Learning curves and light days: notenoughworkosis


Some say that I’m a quick learner
I know I’m an EMR spurner
But I’m feeling much fresher
With a little time pressure
And the EMR they call Cerner

Synopsis: I’m a Family Practitioner from Sioux City, Iowa. In 2010 I danced back from the brink of burnout, and honoring a 1 year non-compete clause, travelled and worked in out-of-the-way places in Alaska, Nebraska, Iowa, and New Zealand. After three years working with a Community Health Center, I am back having adventures in temporary positions until they have an Electronic Medical Record System (EMR) I can get along with. Right now I’m in Nome, Alaska.

Any introduction to a new system involves a learning curve, involving time necessary to acheive fluency and efficiency. The overall system here involves little difficulty outside of the electronic medical record (EMR) systme). I had a passing acquaintance with Cerner, the product they use here,back home, where I hated, loathed and despised it.

I try my best not to fight it. All EMRs are built by people who don’t talk to doctors, and are purchased by people who don’t take care of patients.
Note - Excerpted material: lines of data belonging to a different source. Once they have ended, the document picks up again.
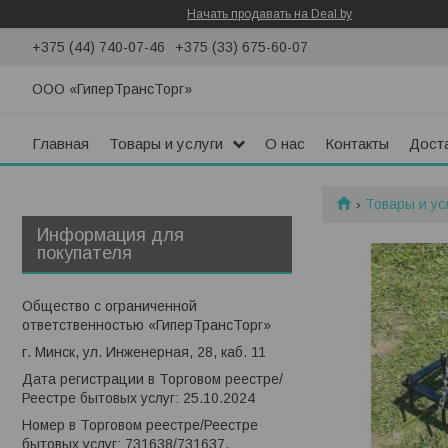
Начать продавать на Deal.by
+375 (44) 740-07-46
+375 (33) 675-60-07
ООО «ГиперТрансТорг»
Главная
Товары и услуги
О нас
Контакты
Доста
Товары и ус
Информация для
покупателя
Общество с ограниченной
ответственностью «ГиперТрансТорг»
г. Минск, ул. Инженерная, 28, каб. 11
Дата регистрации в Торговом реестре/
Реестре бытовых услуг: 25.10.2024
Номер в Торговом реестре/Реестре
бытовых услуг: 731638/731637,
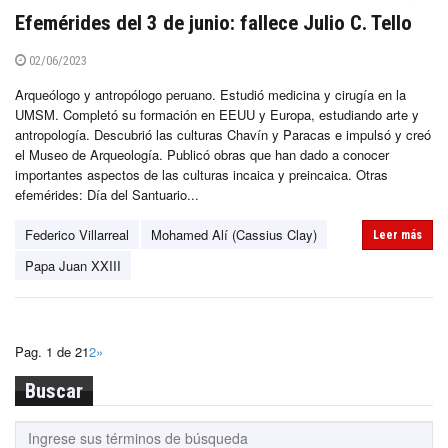
Efemérides del 3 de junio: fallece Julio C. Tello
02/06/2023
Arqueólogo y antropólogo peruano. Estudió medicina y cirugía en la
UMSM. Completó su formación en EEUU y Europa, estudiando arte y
antropología. Descubrió las culturas Chavín y Paracas e impulsó y creó
el Museo de Arqueología. Publicó obras que han dado a conocer
importantes aspectos de las culturas incaica y preincaica. Otras
efemérides: Día del Santuario...
Federico Villarreal
Mohamed Alí (Cassius Clay)
Leer más
Papa Juan XXIII
Pag. 1 de 2
1
2
»
Buscar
The ideology that gave us the Palm Pilot could give us better systems.

But the administration here, recognizing the EMR’s steep learning curve, scheduled me very light for the first couple of weeks, about one patient an hour. I’ve preogressed enough that in the last two days I have had double-bookings once an afternoon, and even asked my nurse to start poaching patients out of ER and the Fast Track.

My first afternoon patient didn’t show, nor did my second. I said to my nurse, “When too many patients have noshowitis I get notenougworkosis.”
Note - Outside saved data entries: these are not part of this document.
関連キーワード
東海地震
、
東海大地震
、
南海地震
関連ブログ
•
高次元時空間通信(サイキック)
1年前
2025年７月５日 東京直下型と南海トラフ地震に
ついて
I looked forward to my last three patients. I taught myself how to put a lab order into the computer before the patient arrives. Sure enough, the result came back abnormal enough to justify hospitalization just as the nurse readied the other two patients (family members).

I had to learn the process for admiiting patients, even more Byzantine than the usual order process, and I had to do it while the other two patients waited. So I had time pressure for the first time since October 2.

I called the computer trainer, who walked me through the process. Even though he got hung up a couple times and, at the end, we encountereed a task, that, if I had done it today would have saved me time. But such couldn’t happen till next Wednesday, though that did not become clear until the trainer and I had run a number of microchip laps.

During the process, one of my colleagues, frustrated by the anti-ergonomics, fumed that seeing the patient took 15 minutes but putting the orders into the computer took 45. And I couldn’t quarrel with him. We talked about opening up a practice with paper records and charging $50 a call.

Eventually, I got the sick patient admitted, the order into the computer, and the other two patients seen. I put lab orders in for both the inaptient and outpatient side. At the end, 3 patients took me 90 minutes. And trying to get three people taken care of simultaneously stressed me out. But I liked it a lot more than the thumb twiddling I’d done in the beginning of the afternoon.